# Parts of the exercise:
**A)** Return the blog post's wording from "I have been" up to and including "http://www.instapundit.com ever again.", copied verbatim.
**B)** Answer these questions from the blog post, one per line:
(i) What lured the writer away for the last couple of months?
(ii) Whom did Eric Muller take to task for posting the "Falling Man" picture?
(iii) For how long has the writer been reading Mr. Reynolds's blog?

# Text passage:
──────

Summer with its siren song lured me away for the last couple of months. But my dander is up again and I'm back to take the Register (and other Idiotarian mouthpieces) to task and generally stir up trouble.
Scary Pictures/Hurt Feelings
Eric Muller took Glenn Reynolds to task for posting the "Falling Man" picture on Instapundit for a time on Thursday. This is what got my dander up and my writing juices flowing again.
I responded in the comments section on his site with a polite Fisking:
”I never said anything like "it's awful and nobody can condone terrorism, but..." And I don't believe that.”
Good…
”I never said anything like "it's time to move on." And I don't believe that.”
Okay…
I never said anything like "we don't need a news retrospective about 9/11." And I don't
believe that.
Uh huh…
”I never said anything like "9/11 doesn't matter." And I don't believe that.”
Yeah…
I never said that the event that galvanized our war on terror "doesn't count as much as Princess Di, or Laci, or Kobe." And I don't believe that.
No problem…
”What I said was that Glenn Reynolds made an error in editorial judgment when he chose to put a photograph of a WTC jumper atop his enormously popular and widely read blog "Instapundit."”
“ I said that some people have worked to avoid exposure to those photos, and that as unsuspecting Instapundit readers who are familiar with its ordinary tone and content, these people could not reasonably expect to have this graphic image greet them when they click their way to his site. “
Okay Eric, here’s where I start having a bit of a problem. You seem to imply that Glenn (he of the “Rover Smoothie”) has violated the public trust and scared the children.
I have been reading Mr. Reynold’s blog for over a year and I have never seen him shy away from any topic. His tone is blunt and opinionated. The imagery, albeit with the power of the written word has been graphic and not for the faint of heart.
“I think that's a big mistake in editorial judgment for a widely read, general-interest blog like Instapundit.”
That is your opinion, and you have a right to take a hiatus from Instapundit… or for that matter never visit http://www.instapundit.com ever again.
”It has been fascinating to me how quickly some (or, if the comments on this blog accurately reflect all readers' opinions, most) readers took a comment about editorial judgment at a blog and treated it as a statement against the war on terror, or as a denigration of the real suffering of that horrible day.”
No, I’m worried that the collective memory of the nation is being dulled by the media in an effort to “civilize” our nation, currently the pointy end of western tradition of liberalism, and pacify us at a time when passivity is slow, almost sure suicide.
”Why is that? I post a comment about a blogger's editorial judgment in posting a particular photograph, and instantly become a lightning rod for people's displaced rage (or is it their fears?) about what they perceive to be American society's fading memory of 9/11 and its wavering commitment to some particular policy response to the threat of terrorism. They attribute to me all sorts of positions about the war on terror and about the general question of 9/11's legacy. (Just read the comments.)”

──────

# Information provided:
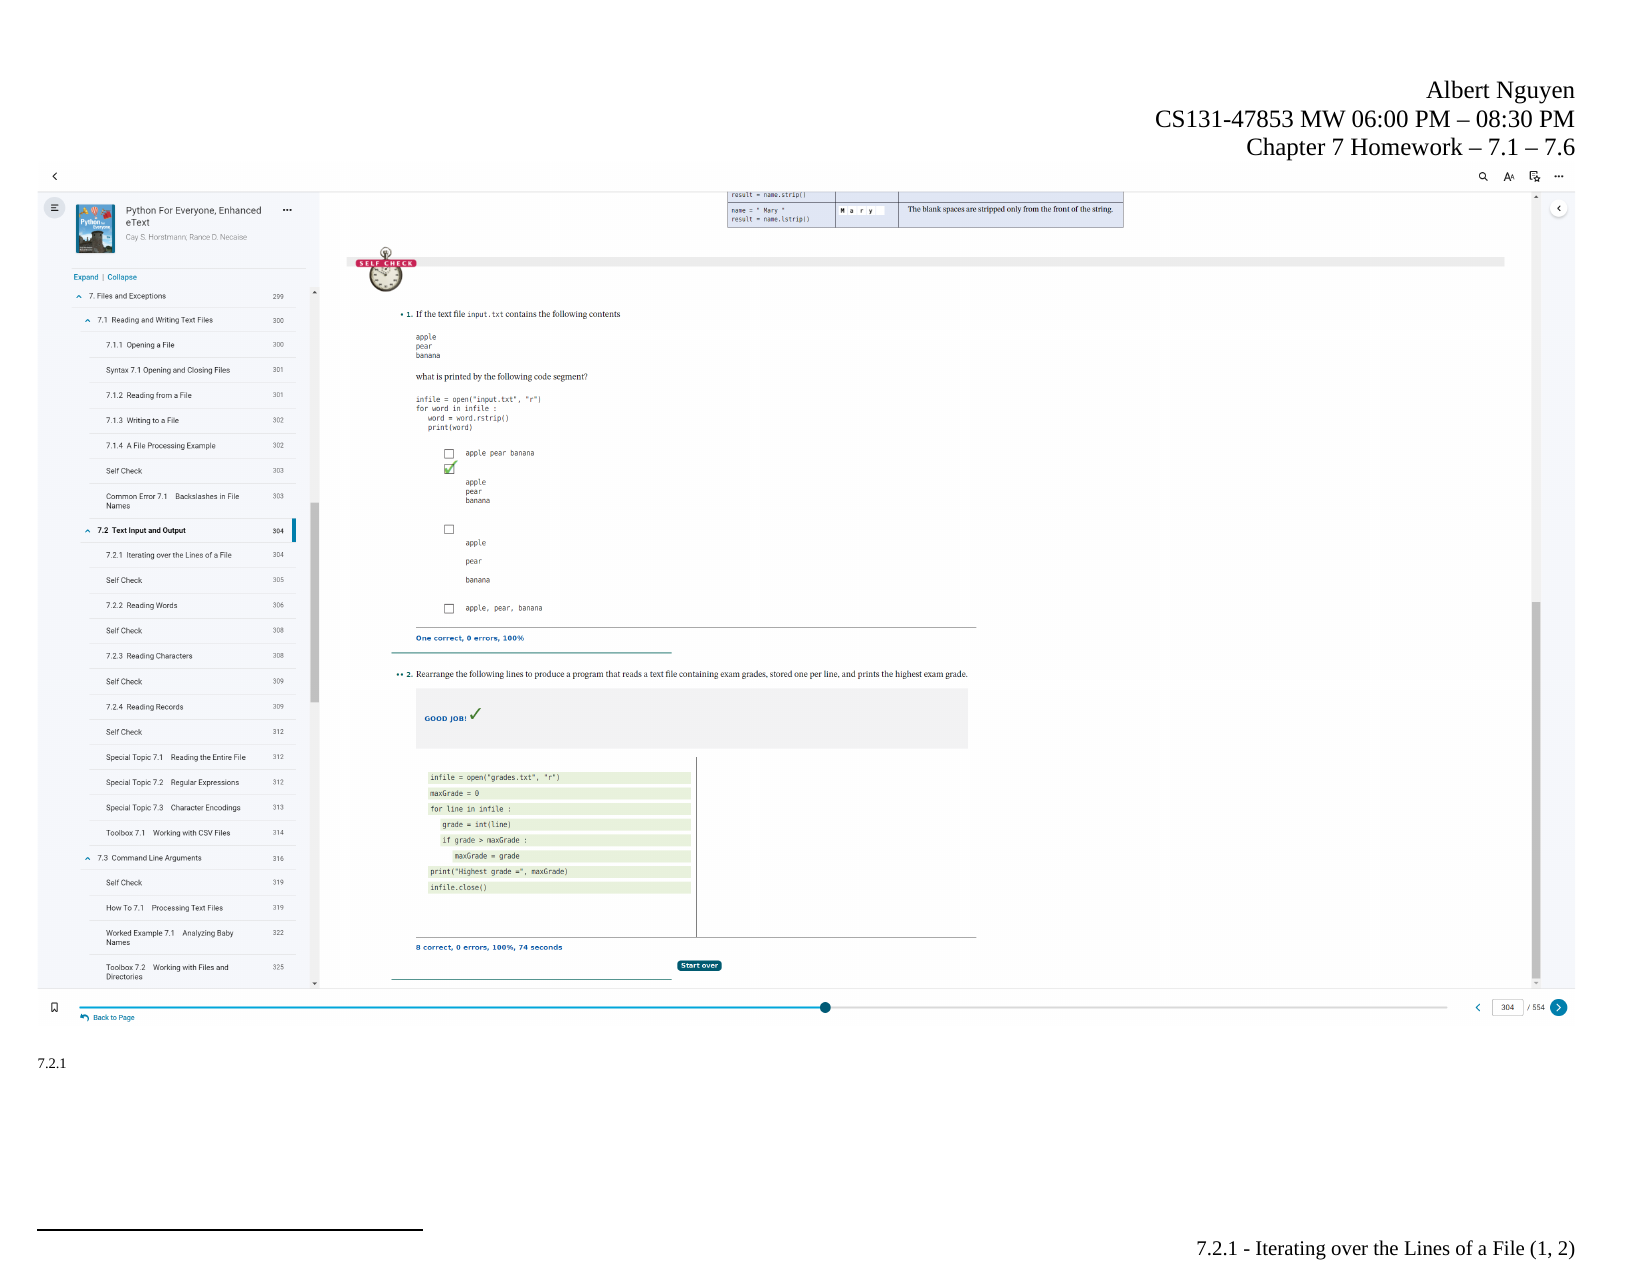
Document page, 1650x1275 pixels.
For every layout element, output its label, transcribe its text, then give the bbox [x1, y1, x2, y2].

picture [37, 161, 1575, 1026]
text - Iterating over the Lines of a File (1, 2) [37, 1236, 1575, 1260]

──────

# Expected responses:
**A)**
I have been reading Mr. Reynold’s blog for over a year and I have never seen him shy away from any topic. His tone is blunt and opinionated. The imagery, albeit with the power of the written word has been graphic and not for the faint of heart.
“I think that's a big mistake in editorial judgment for a widely read, general-interest blog like Instapundit.”
That is your opinion, and you have a right to take a hiatus from Instapundit… or for that matter never visit http://www.instapundit.com ever again.

**B)**
(i) Summer, with its siren song
(ii) Glenn Reynolds
(iii) For over a year